Truth & Consequences

Child development professionals tell us to impose logical consequences when our children misbehave. As parents, we want our children to be truthful, and I hope we can add kind and humble to that. We also expect them to use listening skills and words rather than fists to settle disagreements. So how do you explain to a child that many of our country’s leaders, including the president, are acting like, well, children?

I watched President Trump’s speech on Wednesday. He fanned the flames of sedition by ticking off the litany of lies he’s been spreading about the “stolen” election, and then he threw a match on it by inviting the mob to move down Pennsylvania Avenue to the U.S. Capitol to stop the steal.

We know Trump doesn’t like losers. But don’t we teach our children to be gracious losers? If you’ve ever had a kid on the losing end of a soccer game, or struggling with getting a low grade, or who lost a class election, what did you say to that kid? Go make up some lies about the other team or your competitor. Call them stupid. Make up some ways that they cheated. Whine about how the rules are all wrong. Or if none of that works, just physically beat up your opponent. No. I’m pretty sure most of you do not suggest those tactics. Sometimes you lose, and being gracious in winning and losing is an important life skill.
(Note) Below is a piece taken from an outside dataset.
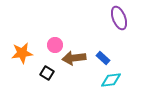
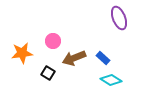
pink circle: moved 2 px left, 4 px up
brown arrow: rotated 15 degrees counterclockwise
black square: moved 1 px right
cyan diamond: rotated 40 degrees clockwise
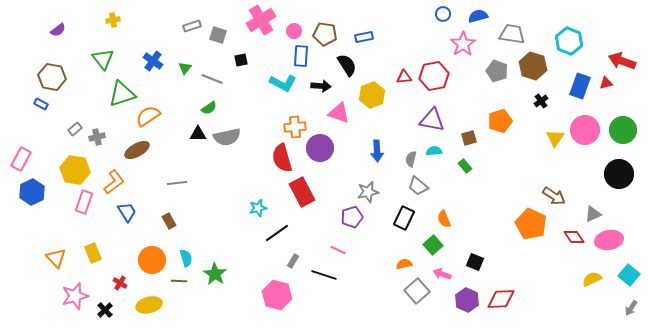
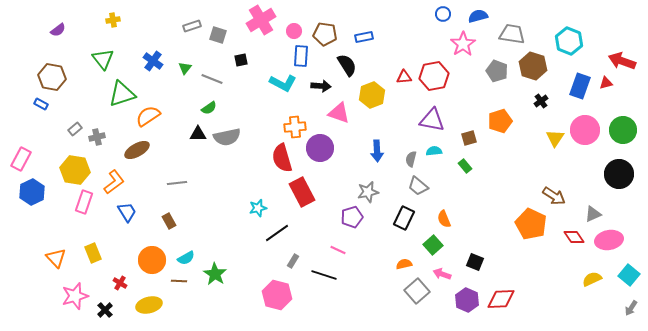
cyan semicircle at (186, 258): rotated 78 degrees clockwise
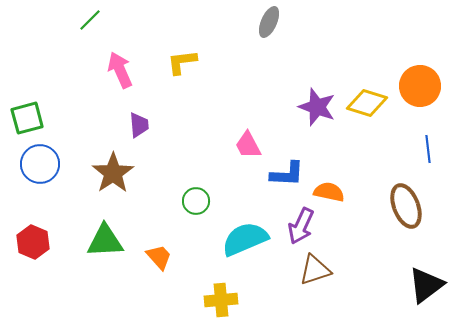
So, why do we accept childish behavior from our leaders, especially the leader of the Free World? How do we explain his actions to a child? I don’t know. Maybe you could go back to the last election or the many elections before that and, as boring as it might be, show how the peaceful transfer of power was carried out by real adults who put the country over their own bruised egos. (I can’t say that I’ve ever watched the counting of the electoral ballots before this election).

While you’re doing that, you could provide a civics lesson on how the U.S. government works. Maybe you could compare it to your kids’ soccer team or tennis match and talk about how there are rules in place, a certain decorum and graciousness in winning and losing, that keeps things from devolving into chaos. Those rules, like the government, are a structure designed to keep one person from destroying the game.

Lying and finger pointing are not attractive in children, and they’re particularly unattractive in adults. If your child came home and said, “My teacher is a zombie who eats children in the basement,” would you believe them? Even if 40 percent of the kids in the class were in agreement about the zombie teacher, it would be hard to believe. So why does our president share conspiracy theories? Pedophiles run the country? Mysterious things happened to voting machines? Thousands of dead people voted? There was some kind of vote dump on election night because votes were counted throughout the night? (but only in states where Trump lost). And, then there are the really weird assertions about pedophiles and child trafficking that Trump is protecting us from. What?! How do you explain that to a kid?

Trump and many of our own representatives perpetuate these lies for their own gain. From what I’ve observed, there are people who really believe the election was stolen and believe Trump over the U.S. courts, state officials, poll workers and numerous recounts. It’s like when our kids say, “Well, everyone else is doing it, so why can’t I?” And then, of course the classic parent response is: “Well, if everyone else was jumping off a cliff, would you do it?” Shouldn’t our elected leaders be telling their constituents the truth to keep them from jumping off the cliff?

If Trump and the representatives who follow him said that it’s healthy to eat rat poison (or drink bleach), would you believe it?

And what about finger-pointing? Whenever something goes wrong in Trump world, it’s not him or his followers that are to blame — it’s THEM (fill in the blank – antifa, Black people, immigrants, Muslims, etc). Don’t you hate it when your kids say, “I didn’t do it” when you know they did? So, it’s a little big stretch to think that someone paid a busload – or airplane load – of libs to dress up in their Trump and MAGA gear (that I guess they have lying about the house?) to go create some violence at the Capitol in order to make Trump look bad? I don’t know about you, but I tried to instill a sense of accountability in my kids. Own your actions. Don’t blame mistakes on someone else. Take responsibility and take the consequences.

Trump, Cruz, Hawley (I was glad to see he lost a lucrative book deal because of his egotistical actions) and our legislators who encouraged and incited the attack on our Nation’s Capitol should pay the consequences for lying and for their actions. People died. Maybe this is what we can tell our kids. Congress, despite the horrific events, did their job as the constitution says it should, on the same night that the Capitol was invaded. Our country, our constitution, was bigger than the person who wanted to take it down just because he was a loser.